Childcare just got a lot more affordable for local parents, as the Bonnyville and District Daycare was approved for a provincial grant to drop their fee to $25 per day.

“This is a wonderful opportunity for the community and also for the daycare. We are extremely excited about being provided this opportunity to be one of the very first Early Learning and Child Care (ELCC) Centres in Alberta,” said Ruth Tellier, daycare board chair.

The $25 per day daycare is part of a provincial pilot program that will see 22 existing and new agencies become ELCC Centres. Last week, the Government of Alberta announced the centres that were approved for funding, noting the selection was based on a number of factors including space and job creation, flexibility, accessible locations, and improvements to the existing childcare system.

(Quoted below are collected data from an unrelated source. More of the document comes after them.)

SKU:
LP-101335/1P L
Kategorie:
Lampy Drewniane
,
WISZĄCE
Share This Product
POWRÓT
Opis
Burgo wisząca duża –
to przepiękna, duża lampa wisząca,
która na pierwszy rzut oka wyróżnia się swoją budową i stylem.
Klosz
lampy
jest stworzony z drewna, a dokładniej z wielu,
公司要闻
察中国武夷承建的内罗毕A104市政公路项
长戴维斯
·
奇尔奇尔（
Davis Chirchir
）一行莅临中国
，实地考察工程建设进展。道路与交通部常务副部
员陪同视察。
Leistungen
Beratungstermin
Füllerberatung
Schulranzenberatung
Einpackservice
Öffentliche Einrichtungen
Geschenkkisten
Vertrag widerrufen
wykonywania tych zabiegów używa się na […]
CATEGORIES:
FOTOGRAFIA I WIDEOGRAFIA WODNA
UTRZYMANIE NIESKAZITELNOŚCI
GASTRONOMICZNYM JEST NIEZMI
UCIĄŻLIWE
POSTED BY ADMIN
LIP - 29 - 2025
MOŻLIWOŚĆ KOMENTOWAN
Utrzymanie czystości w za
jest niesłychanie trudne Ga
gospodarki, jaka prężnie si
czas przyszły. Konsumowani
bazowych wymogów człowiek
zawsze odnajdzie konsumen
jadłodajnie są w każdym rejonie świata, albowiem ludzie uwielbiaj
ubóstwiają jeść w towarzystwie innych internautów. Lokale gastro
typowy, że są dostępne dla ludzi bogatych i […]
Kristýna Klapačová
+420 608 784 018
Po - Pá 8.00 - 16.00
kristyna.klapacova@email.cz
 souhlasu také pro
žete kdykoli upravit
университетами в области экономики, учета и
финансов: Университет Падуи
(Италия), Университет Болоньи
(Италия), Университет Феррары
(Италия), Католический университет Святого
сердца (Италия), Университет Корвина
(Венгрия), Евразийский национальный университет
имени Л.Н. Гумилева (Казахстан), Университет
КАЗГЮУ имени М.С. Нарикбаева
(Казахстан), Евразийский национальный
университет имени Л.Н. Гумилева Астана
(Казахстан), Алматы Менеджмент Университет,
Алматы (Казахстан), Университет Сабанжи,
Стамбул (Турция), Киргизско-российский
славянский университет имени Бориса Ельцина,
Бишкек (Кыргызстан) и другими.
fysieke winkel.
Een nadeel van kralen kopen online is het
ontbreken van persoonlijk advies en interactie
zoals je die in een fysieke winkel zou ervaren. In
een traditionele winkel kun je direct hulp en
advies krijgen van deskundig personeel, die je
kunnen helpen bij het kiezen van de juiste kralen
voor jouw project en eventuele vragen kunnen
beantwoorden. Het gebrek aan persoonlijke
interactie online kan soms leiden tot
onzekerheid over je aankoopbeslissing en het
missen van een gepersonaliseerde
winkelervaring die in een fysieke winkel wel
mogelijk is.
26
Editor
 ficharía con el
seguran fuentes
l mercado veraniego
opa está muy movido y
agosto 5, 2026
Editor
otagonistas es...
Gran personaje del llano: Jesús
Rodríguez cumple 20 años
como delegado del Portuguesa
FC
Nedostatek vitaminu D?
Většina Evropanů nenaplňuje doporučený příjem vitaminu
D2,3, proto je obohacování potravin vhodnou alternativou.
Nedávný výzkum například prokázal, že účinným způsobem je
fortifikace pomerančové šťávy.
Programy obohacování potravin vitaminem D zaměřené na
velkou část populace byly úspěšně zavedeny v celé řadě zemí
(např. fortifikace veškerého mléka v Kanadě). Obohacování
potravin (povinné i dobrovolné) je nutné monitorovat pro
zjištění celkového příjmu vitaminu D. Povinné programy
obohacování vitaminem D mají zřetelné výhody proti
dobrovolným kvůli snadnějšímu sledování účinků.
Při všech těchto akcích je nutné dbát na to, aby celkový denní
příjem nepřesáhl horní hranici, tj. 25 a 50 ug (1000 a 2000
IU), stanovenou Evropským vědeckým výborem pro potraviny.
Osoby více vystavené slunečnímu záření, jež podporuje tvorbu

Children between the ages of zero and six are eligible for the care, with the centres allowed to offer flexible hours between 5:30 a.m. and 9:30 p.m. seven days a week. For ELCC Centres that have existing programs, such as the Bonnyville daycare does, the pilot program will come into play as of May 1.

“I’m super excited for what it means for our community. With the economic downturn that we’ve had the last couple of years, it feels so right for us to give parents an opportunity to go back to school or go to work, and feel comfortable knowing their child is safe in quality, affordable childcare,” executive director Kim Harvie said.

Currently, the local daycare centre operates between 7 a.m. and 6 p.m. Monday to Friday. The cost to enrol a child full time in the program ranges from $980 per month for kids aged 12 to 19 months, to $900 per month for children three to five-years-old.

Thanks to the pilot funding, even a child who goes to daycare for 30 days per month would only cost $750.

When it comes to the expanded hours, Harvie explained their opening times outside of the current operational hours will depend on what parents want.

“This will allow us to reach two other target groups: oil field workers and retail workers. Now there’s care open for those people as well. Those hours will only be offered if there is a need. For instance, if we have one child that needs care at 5:30 a.m. but our next child doesn’t need care until 8:30 a.m., then it’s not feasible. If we have one child that needs care at 5:30, one at 6 a.m. and one at 6:30, well then that’s three children within an hour and we can make those hours accessible.”

For Tellier, as a local business owner she believes the expanded hours will be a welcome option for parents.

“I own a retail business, I have employees here until nine o’clock at night and weekends. The world doesn’t stop, so I think we will be surprised about the number that will come forward, even if it’s just until 7 p.m. or 8 p.m., but just to have those extra hours.”

The Bonnyville and District Daycare has seen an influx in parents wanting to use the service over the past few months. As of Oct. 1, 2016, there were just 25 kids at the daycare, that jumped to 48 local children that the centre is caring for as of last week.

To deal with the rising registration numbers, last month Bonnyville Town Council granted the daycare the use of another room with the FCSS building to expand their service. With this extra space, there are 20 spots still available for children, to bring the total capacity to 68.

On Monday evening, the daycare held a community registration to see how many of those remaining spots they could fill.

“There’s definitely a possibility of needing a future expansion, but that’s something we’re going to work closely with all of the other community groups involved – the town, FCSS, and probably the Boys and Girls Club too because they are also in a town facility,” said Harvie. “I know there’s going to be a lot of strategic planning so we can work out what’s best for our community.”

In addition to making childcare more affordable, this announcement will also create jobs in the community as the daycare will be looking to hire extra staff to accommodate the additional kids in their care.

The program is a three-year pilot. At the end of the three years, the provincial government will be evaluating its success and determining whether or not to continue the funding for $25 per day childcare, or possibly expanding the program.